Count the rows below that contain the string "Example". Reply with the number only.

╭─ Dataset records

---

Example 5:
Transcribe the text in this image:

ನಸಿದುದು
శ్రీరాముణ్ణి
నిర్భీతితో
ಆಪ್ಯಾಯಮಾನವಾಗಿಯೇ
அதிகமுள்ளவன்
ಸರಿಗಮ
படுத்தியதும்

╰─
╭─ Dataset records

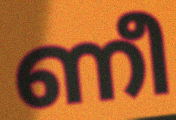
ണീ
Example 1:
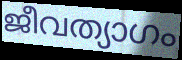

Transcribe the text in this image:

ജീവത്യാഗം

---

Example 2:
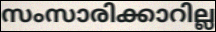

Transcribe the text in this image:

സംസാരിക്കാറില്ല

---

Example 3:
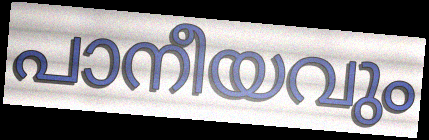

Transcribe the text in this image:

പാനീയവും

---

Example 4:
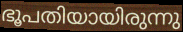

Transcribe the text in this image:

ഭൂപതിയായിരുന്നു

╰─

Response to the task -> 5